Every now and then a celebrity very publicly disavows social media and says they are the happier for doing so. It’s an interesting idea. So quickly has social media become interwoven into our lives (Facebook is less than 20 years old) that it’s hard to imagine doing without it.
True, approximately half of the world’s nearly 8 billion people don’t use social media at all, but that still leaves a staggering 4 billion (i.e. 4 x 109) who do. The great majority of those who live in developed economies have at least one social media account; the same is true for businesses. Add rapidly increasing internet access in developing economies, then numbers are set to keep growing and platforms multiplying accordingly.
Amid the huge volume of social media traffic, it’s easy to get distracted as to the point of it all, and in particular why, whatever your personal instinct, it matters in business.
The clue is in the name
Checking online (where else?) for the meaning of social media, the first result says this: “websites and applications that enable users to create and share content or to participate in social networking”.
This is a start but it only gets us so far. Perhaps it’s easier just to go back to the name itself – it’s social (interacting with other people, as people) via a medium or several media. The key point here is that is it’s called social – not business or professional. So its primary purpose is to support interpersonal interactions in, above all else, a social context. That’s worth thinking about.
Of course, it’s foolish to pretend that social media was ever going to be only purely social. From the first primitive exchange of goods, communication has always included elements of business. And let’s not forget, social media has succeeded because it’s users (that’s you and me) have been happy to let the platforms monetise our opting in to the convenience of near instant communication, mainly free of physical location.
So, the big questions are not really about the fact of social media.
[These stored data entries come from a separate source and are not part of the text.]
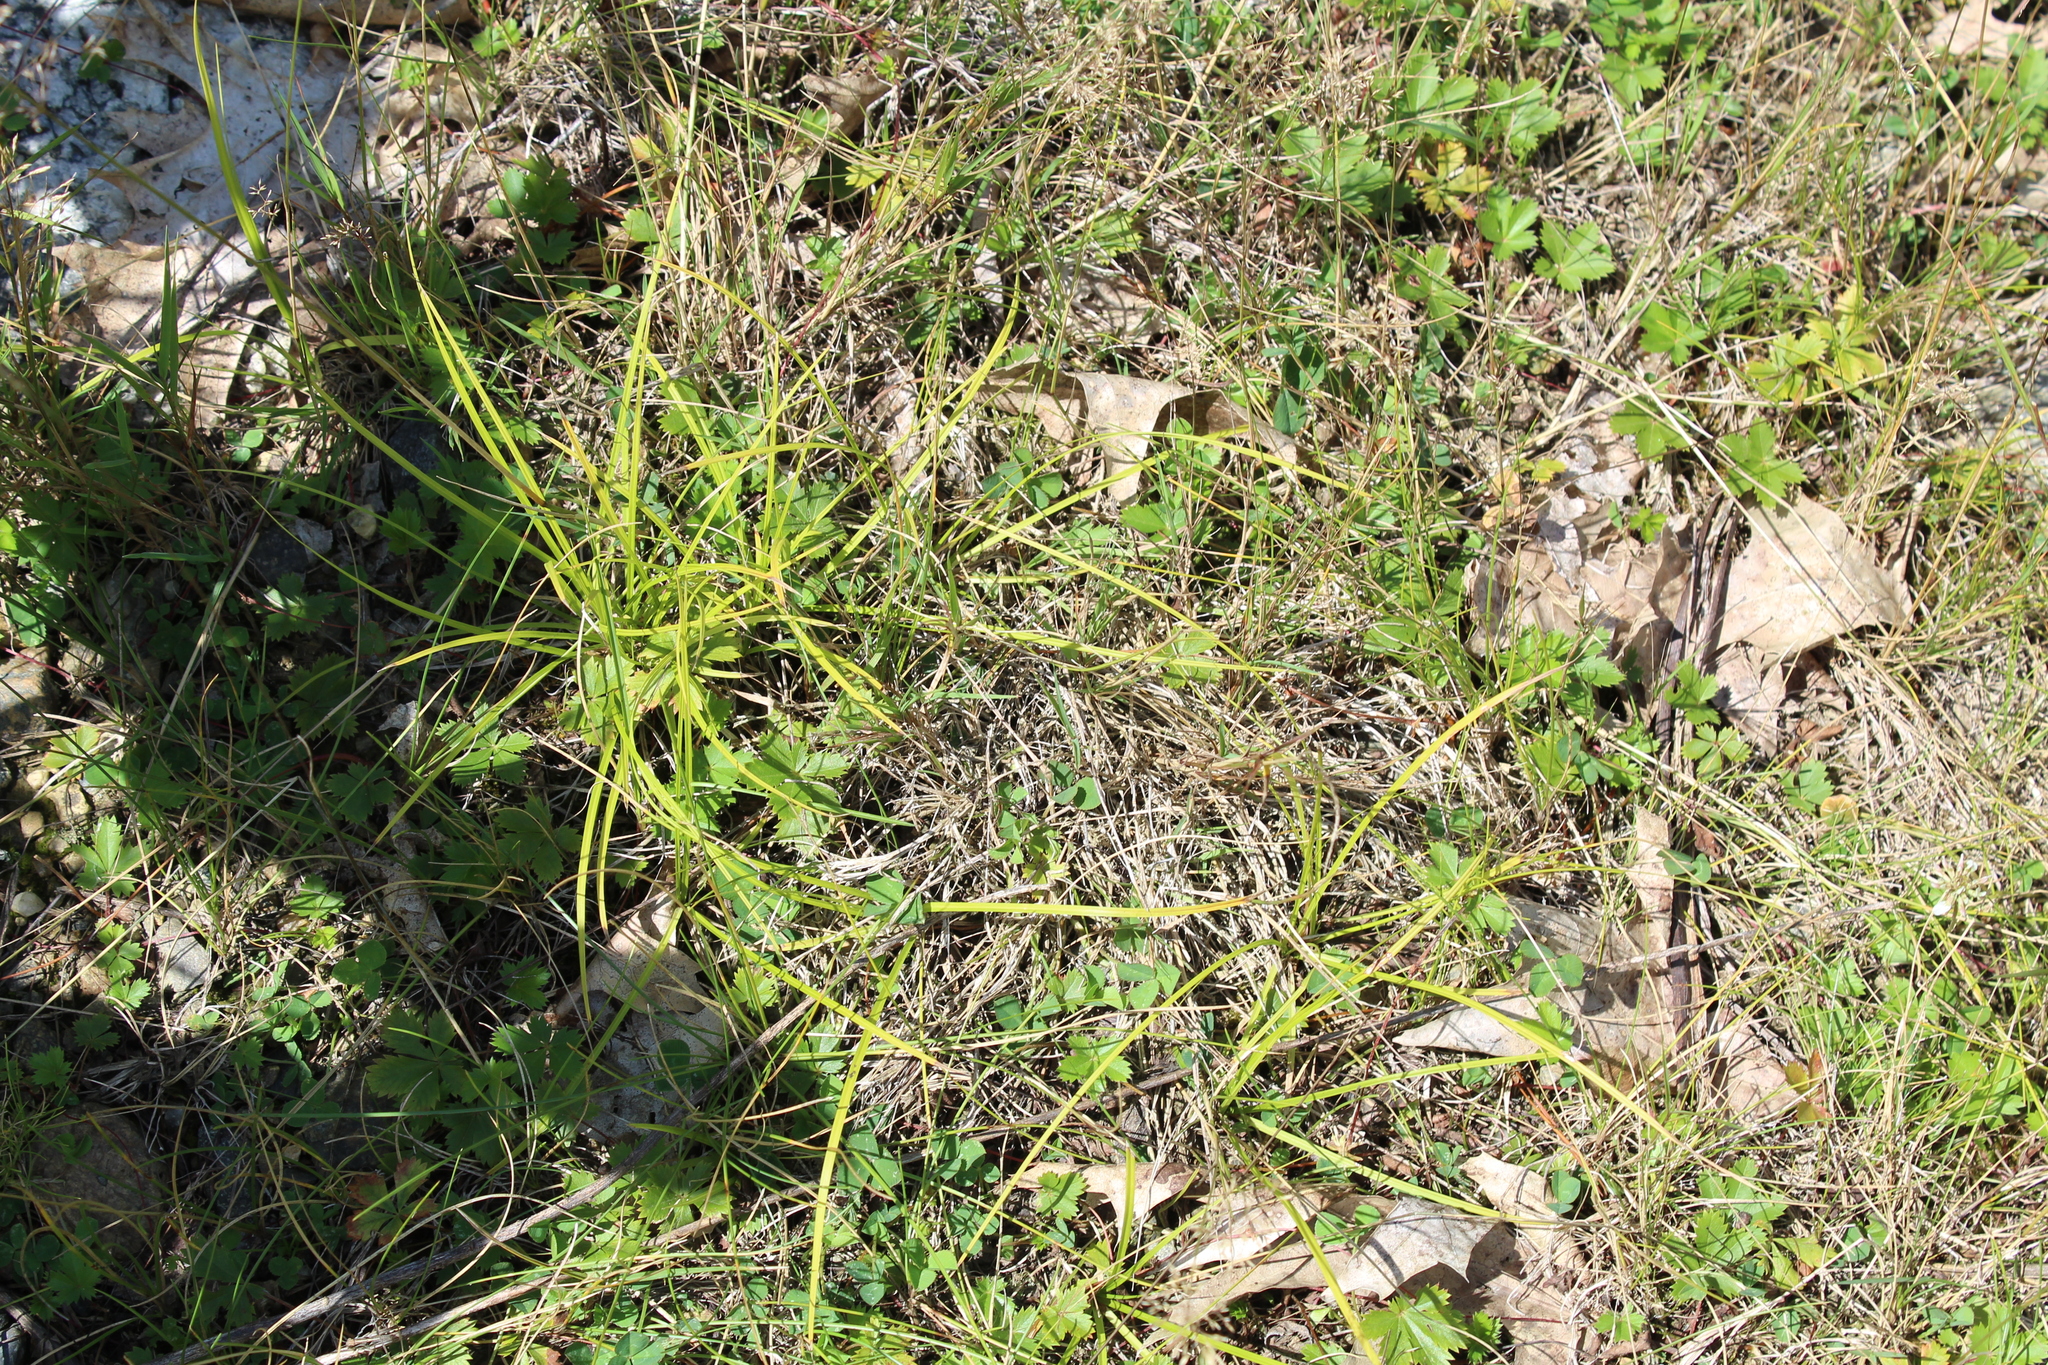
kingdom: Plantae
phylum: Tracheophyta
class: Liliopsida
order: Poales
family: Cyperaceae
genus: Carex
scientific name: Carex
They are about how we use it.
For any business, visibility really matters, so a social media presence is essential for most – remember those other 3,999,999,999 users? Seriously though, we not really talking billions, but with something like 52 million people in the UK being 18 or over, that’s still a big pool to fish. To be visible, then, your presence needs to be targeted carefully at the audience most likely to be receptive to what you want to say or sell.
Choosing how you’re visible matters. For many businesses, regular blogs supported by conventional online advertising is a powerful and effective way to build and strengthen brands. Others do well by enlisting influencers to drive marketing; look at Gymshark, for example. Those who do this well, while still being commercial, manage very effectively to access the social elements of social media while still driving forward their business purpose.
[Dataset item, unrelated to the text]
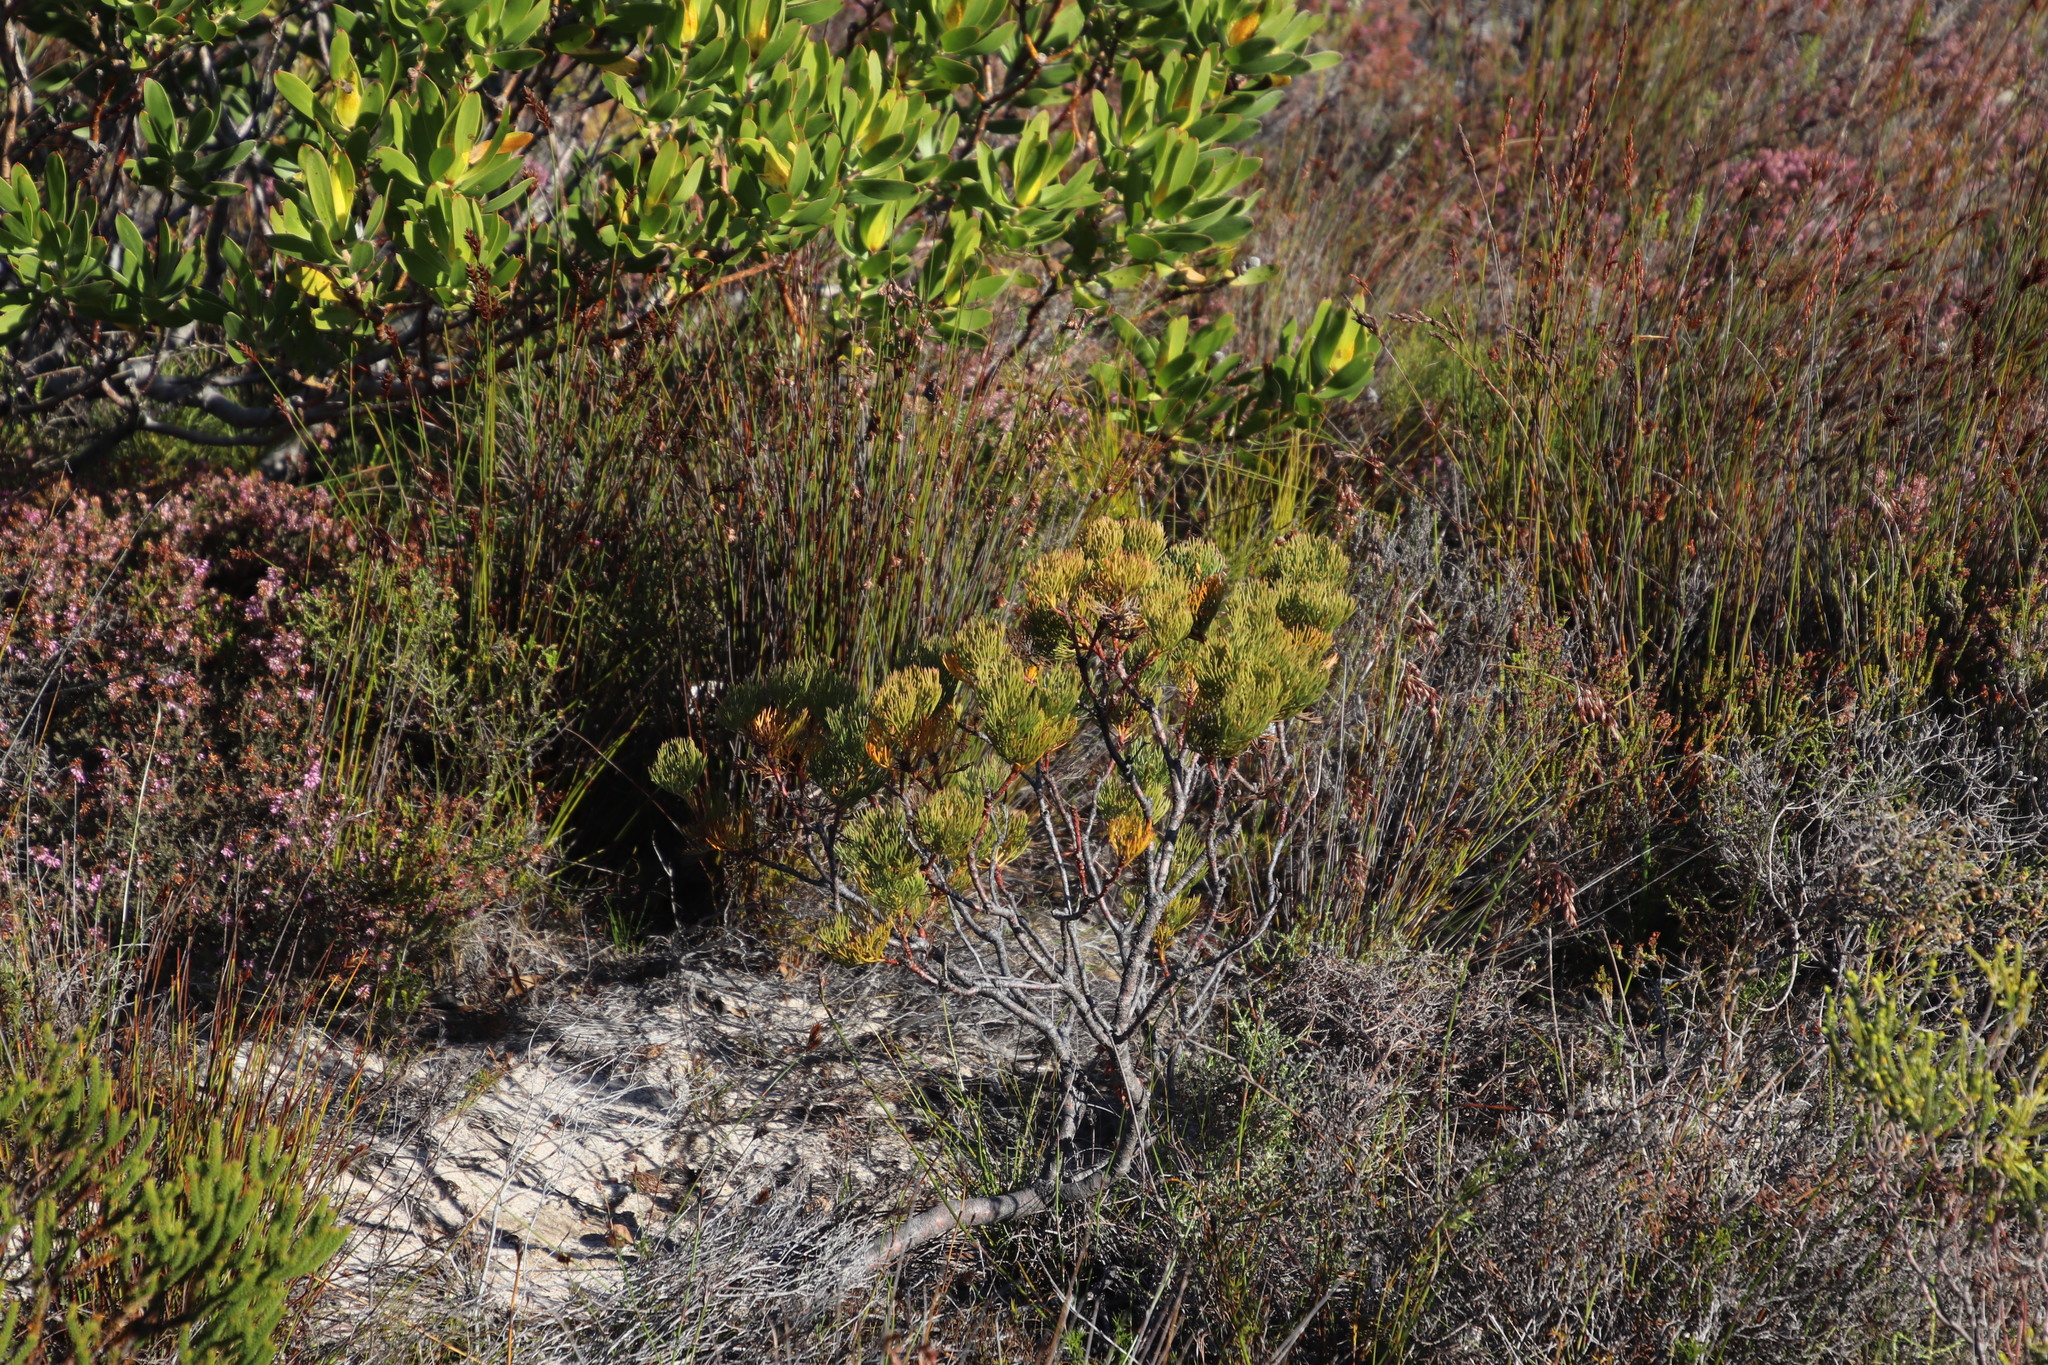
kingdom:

Add value, establish dialogue
And because this media is social, it’s different to up-front e-commerce. Thus the best traction comes from offering something of value which may not be directly connected to generating sales, but will help strengthen links of identity, personal value and aspirations. Hence the many professional blogs which pertain to share secrets of success. The real secrets may be somewhere else, but there are lots of genuinely helpful blogs which make our lives a little easier and what we do a little better.
With these connections can come dialogue. Sometimes this is direct (comments and discussion) or at arm’s length (likes and shares). Everything increases visibility and awareness. When it works well, new business is followed by referrals. It all matters, so everything you publish should be as good as you can make it.
Social or Sales? Online or offline?
There’s a fine line between keeping things social – friendly, co-operative – and overly sales driven. Done carefully, you can do both, although there is a serious caveat. Different countries, markets and audiences react differently. For some, anything sales-y is a turnoff. For others there’s real enjoyment in reading a clever sales pitch (essentially, an advert) or a carefully crafted video on Instagram.
This is where it pays off to focus on the details. Using social media for business requires care – identifying audience, establishing purpose, and deciding on which particular elements of social media to use and how. It can be time consuming and results, which can occasionally be instantaneous, usually take a while to build. To get the benefits of social media, it really pays to do things well.
The alternative? Well, some businesses thrive without it, but they are increasingly few and far between. And anyway, are you really that anti-social?